ACTIVITY: Please could you give again the lines from the one holding "## Action Object Format" through the final line of the data below, exactly, with no other lines?

- - -

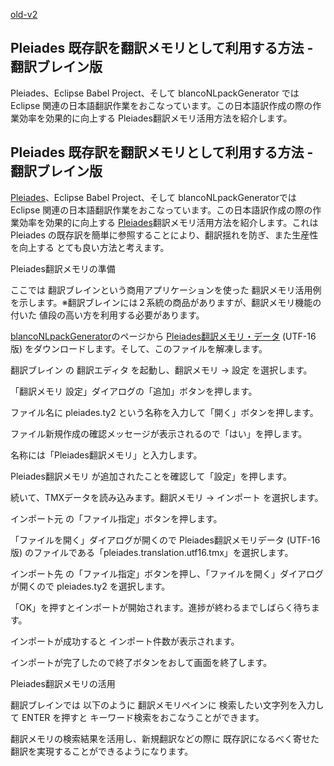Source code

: [old-v2](ig080527-orig.html)

## Pleiades 既存訳を翻訳メモリとして利用する方法 - 翻訳ブレイン版

Pleiades、Eclipse Babel Project、そして blancoNLpackGenerator では Eclipse 関連の日本語翻訳作業をおこなっています。この日本語訳作成の際の作業効率を効果的に向上する Pleiades翻訳メモリ活用方法を紹介します。


## Pleiades 既存訳を翻訳メモリとして利用する方法 - 翻訳ブレイン版

[Pleiades](http://mergedoc.sourceforge.jp/pleiades.html)、Eclipse Babel Project、そして blancoNLpackGeneratorでは Eclipse 関連の日本語翻訳作業をおこなっています。この日本語訳作成の際の作業効率を効果的に向上する [Pleiades](http://mergedoc.sourceforge.jp/pleiades.html)翻訳メモリ活用方法を紹介します。これは
Pleiades の既存訳を簡単に参照することにより、翻訳揺れを防ぎ、また生産性を向上する とても良い方法と考えます。

Pleiades翻訳メモリの準備

ここでは 翻訳ブレインという商用アプリケーションを使った 翻訳メモリ活用例を示します。※翻訳ブレインには２系統の商品がありますが、翻訳メモリ機能の付いた 値段の高い方を利用する必要があります。

[blancoNLpackGenerator](http://www.igapyon.jp/blanco/blanconlpackgenerator.html)のページから [Pleiades翻訳メモリ・データ](http://www.igapyon.jp/blanco/blanconlpackgenerator.html#tmx) (UTF-16版) をダウンロードします。そして、このファイルを解凍します。

翻訳ブレイン の 翻訳エディタ を起動し、翻訳メモリ -> 設定 を選択します。

「翻訳メモリ 設定」ダイアログの「追加」ボタンを押します。

ファイル名に pleiades.ty2 という名称を入力して「開く」ボタンを押します。

ファイル新規作成の確認メッセージが表示されるので「はい」を押します。

名称には「Pleiades翻訳メモリ」と入力します。

Pleiades翻訳メモリ が追加されたことを確認して「設定」を押します。

続いて、TMXデータを読み込みます。翻訳メモリ -> インポート を選択します。

インポート元 の「ファイル指定」ボタンを押します。

「ファイルを開く」ダイアログが開くので Pleiades翻訳メモリデータ (UTF-16版) のファイルである「pleiades.translation.utf16.tmx」を選択します。

インポート先 の「ファイル指定」ボタンを押し、「ファイルを開く」ダイアログが開くので pleiades.ty2 を選択します。

「OK」を押すとインポートが開始されます。進捗が終わるまでしばらく待ちます。

インポートが成功すると インポート件数が表示されます。

インポートが完了したので終了ボタンをおして画面を終了します。

Pleiades翻訳メモリの活用

翻訳ブレインでは 以下のように 翻訳メモリペインに 検索したい文字列を入力して ENTER を押すと キーワード検索をおこなうことができます。

翻訳メモリの検索結果を活用し、新規翻訳などの際に 既存訳になるべく寄せた翻訳を実現することができるようになります。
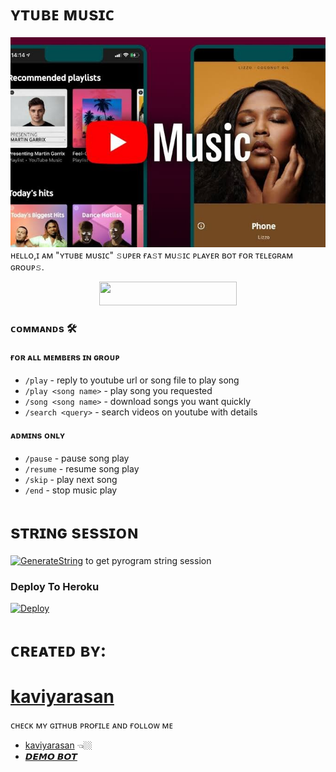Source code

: # ʏᴛᴜʙᴇ ᴍᴜsɪᴄ
<img src="resource/IMG_20230405_074001_220.jpg">
ʜᴇʟʟᴏ,ɪ ᴀᴍ "ʏᴛᴜʙᴇ ᴍᴜsɪᴄ" 𝚜ᴜᴘᴇʀ ғᴀ𝚜ᴛ ᴍᴜ𝚜ɪᴄ ᴘʟᴀʏᴇʀ ʙᴏᴛ ғᴏʀ ᴛᴇʟᴇɢʀᴀᴍ ɢʀᴏᴜᴘ𝚜.

<p align="center"><a href="https://dashboard.heroku.com/new?template=https://github.com/kaviyarasan-1997/YouTube-Music"> <img src="https://img.shields.io/badge/Deploy%20On%20Heroku-black?style=for-the-badge&logo=heroku" width="220" height="38.45"/></a></p>


### ᴄᴏᴍᴍᴀɴᴅs 🛠
#### ғᴏʀ ᴀʟʟ ᴍᴇᴍʙᴇʀs ɪɴ ɢʀᴏᴜᴘ
- `/play` - reply to youtube url or song file to play song
- `/play <song name>` - play song you requested
- `/song <song name>` - download songs you want quickly
- `/search <query>` - search videos on youtube with details

#### ᴀᴅᴍɪɴs ᴏɴʟʏ
- `/pause` - pause song play
- `/resume` - resume song play
- `/skip` - play next song
- `/end` - stop music play


# sᴛʀɪɴɢ sᴇssɪᴏɴ
[![GenerateString](https://img.shields.io/badge/repl.it-generateString-yellowgreen)](https://replit.com/@SOCIAL-MECHANIC-1997/getStringName#main.py) 
to get pyrogram string session


### Deploy To Heroku

[![Deploy](https://www.herokucdn.com/deploy/button.svg)](https://dashboard.heroku.com/new?template=https://github.com/kaviyarasan-1997/YouTube-Music)

# ᴄʀᴇᴀᴛᴇᴅ ʙʏ:
# [kaviyarasan](https://GitHub.com/kaviyarasan-1997) 

ᴄʜᴇᴄᴋ ᴍʏ ɢɪᴛʜᴜʙ ᴘʀᴏғɪʟᴇ ᴀɴᴅ ғᴏʟʟᴏᴡ ᴍᴇ 
- [kaviyarasan](https://github.com/kaviyarasan-1997) 👈🏼
- [𝘿𝙀𝙈𝙊 𝘽𝙊𝙏](https://t.me/ytube_music_robot) 
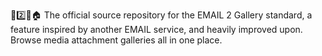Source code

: 📧️2️⃣️🧾️🏠️ The official source repository for the EMAIL 2 Gallery standard, a feature inspired by another EMAIL service, and heavily improved upon. Browse media attachment galleries all in one place.
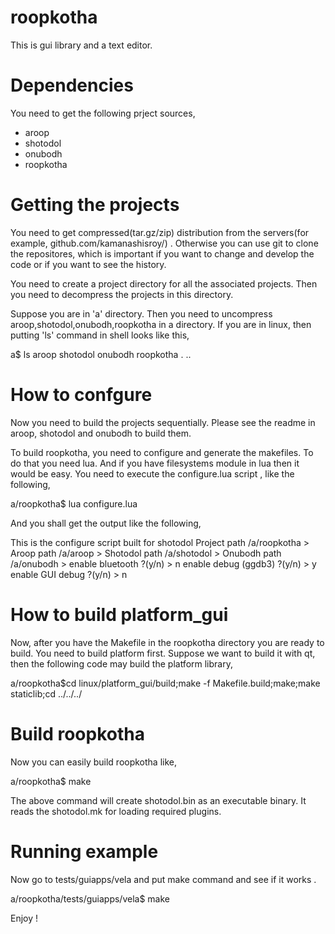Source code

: roopkotha
=========
This is gui library and a text editor.

Dependencies
============

You need to get the following prject sources,

- aroop
- shotodol
- onubodh
- roopkotha


Getting the projects
====================

You need to get compressed(tar.gz/zip) distribution from the servers(for example, github.com/kamanashisroy/) .
Otherwise you can use git to clone the repositores, which is important if you want to change and develop the code
or if you want to see the history.

You need to create a project directory for all the associated projects. Then you need to decompress the projects in this
directory.

Suppose you are in 'a' directory. Then you need to uncompress aroop,shotodol,onubodh,roopkotha in a directory.
If you are in linux, then putting 'ls' command in shell looks like this,

a$ ls 
aroop shotodol onubodh roopkotha . .. 


How to confgure
===============

Now you need to build the projects sequentially. Please see the readme in aroop, shotodol and onubodh to build them.

To build roopkotha, you need to configure and generate the makefiles. To do that you need lua. And if you have 
filesystems module in lua then it would be easy. You need to execute the configure.lua script , like the following,

a/roopkotha$ lua configure.lua

And you shall get the output like the following,

This is the configure script built for shotodol
Project path /a/roopkotha > 
Aroop path /a/aroop > 
Shotodol path /a/shotodol > 
Onubodh path /a/onubodh > 
enable bluetooth ?(y/n) > n
enable debug (ggdb3) ?(y/n) > y
enable GUI debug ?(y/n) > n

How to build platform_gui
======================

Now, after you have the Makefile in the roopkotha directory you are ready to build. You need to build platform
first. Suppose we want to build it with qt, then the following code may build the platform library,

a/roopkotha$cd linux/platform_gui/build;make -f Makefile.build;make;make staticlib;cd ../../../


Build roopkotha
==============

Now you can easily build roopkotha like,

a/roopkotha$ make

The above command will create shotodol.bin as an executable binary. It reads the shotodol.mk for loading required
plugins. 

Running example
=============

Now go to tests/guiapps/vela and put make command and see if it works .

a/roopkotha/tests/guiapps/vela$ make

Enjoy !








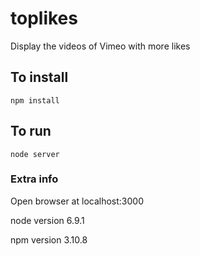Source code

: # toplikes
Display the videos of Vimeo with more likes

## To install
`npm install`

## To run 
`node server`

### Extra info
Open browser at localhost:3000

node version 6.9.1

npm version 3.10.8
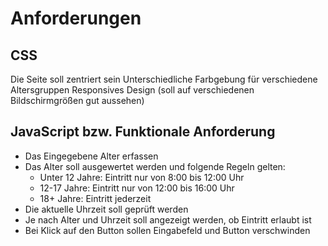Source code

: # Anforderungen

## CSS
Die Seite soll zentriert sein
Unterschiedliche Farbgebung für verschiedene Altersgruppen
Responsives Design (soll auf verschiedenen Bildschirmgrößen gut aussehen)

## JavaScript bzw. Funktionale Anforderung
- Das Eingegebene Alter erfassen
- Das Alter soll ausgewertet werden und folgende Regeln gelten:
    - Unter 12 Jahre: Eintritt nur von 8:00 bis 12:00 Uhr
    - 12-17 Jahre: Eintritt nur von 12:00 bis 16:00 Uhr
    - 18+ Jahre: Eintritt jederzeit
- Die aktuelle Uhrzeit soll geprüft werden
- Je nach Alter und Uhrzeit soll angezeigt werden, ob Eintritt erlaubt ist
- Bei Klick auf den Button sollen Eingabefeld und Button verschwinden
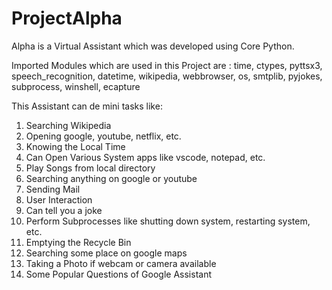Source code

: # ProjectAlpha

Alpha is a Virtual Assistant which was developed using Core Python.

Imported Modules which are used in this Project are : time, ctypes, pyttsx3, speech_recognition, datetime, wikipedia, webbrowser, os, smtplib, pyjokes, subprocess, winshell, ecapture

This Assistant can de mini tasks like:

1. Searching Wikipedia
2. Opening google, youtube, netflix, etc.
3. Knowing the Local Time
4. Can Open Various System apps like vscode, notepad, etc.
5. Play Songs from local directory
6. Searching anything on google or youtube
7. Sending Mail
8. User Interaction
9. Can tell you a joke
10. Perform Subprocesses like shutting down system, restarting system, etc.
11. Emptying the Recycle Bin
12. Searching some place on google maps
13. Taking a Photo if webcam or camera available
14. Some Popular Questions of Google Assistant
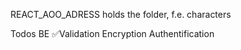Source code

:REACT_AOO_ADRESS holds the folder, f.e. characters


Todos
BE
✅Validation
Encryption
Authentification
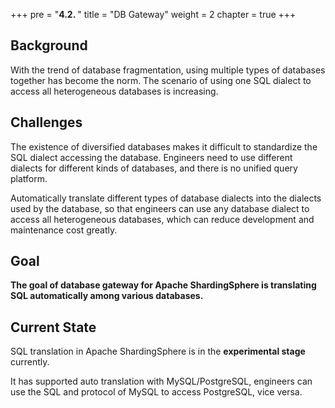 +++
pre = "<b>4.2. </b>"
title = "DB Gateway"
weight = 2
chapter = true
+++

## Background

With the trend of database fragmentation, using multiple types of databases together has become the norm. 
The scenario of using one SQL dialect to access all heterogeneous databases is increasing.

## Challenges

The existence of diversified databases makes it difficult to standardize the SQL dialect accessing the database.
Engineers need to use different dialects for different kinds of databases, and there is no unified query platform.

Automatically translate different types of database dialects into the dialects used by the database, 
so that engineers can use any database dialect to access all heterogeneous databases, which can reduce development and maintenance cost greatly.

## Goal

**The goal of database gateway for Apache ShardingSphere is translating SQL automatically among various databases.**

## Current State

SQL translation in Apache ShardingSphere is in the **experimental stage** currently.

It has supported auto translation with MySQL/PostgreSQL, engineers can use the SQL and protocol of MySQL to access PostgreSQL, vice versa.
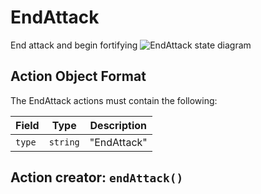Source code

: 

# EndAttack
End attack and begin fortifying
![EndAttack state diagram](actions/endattack.svg)
  

## Action Object Format
The EndAttack actions must contain the following:

Field        | Type       | Description
------------ | ---------- | -----------
`type`     | `string` | "EndAttack"



## Action creator: `endAttack()`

- - -

RESULT:
## Action Object Format
The EndAttack actions must contain the following:

Field        | Type       | Description
------------ | ---------- | -----------
`type`     | `string` | "EndAttack"



## Action creator: `endAttack()`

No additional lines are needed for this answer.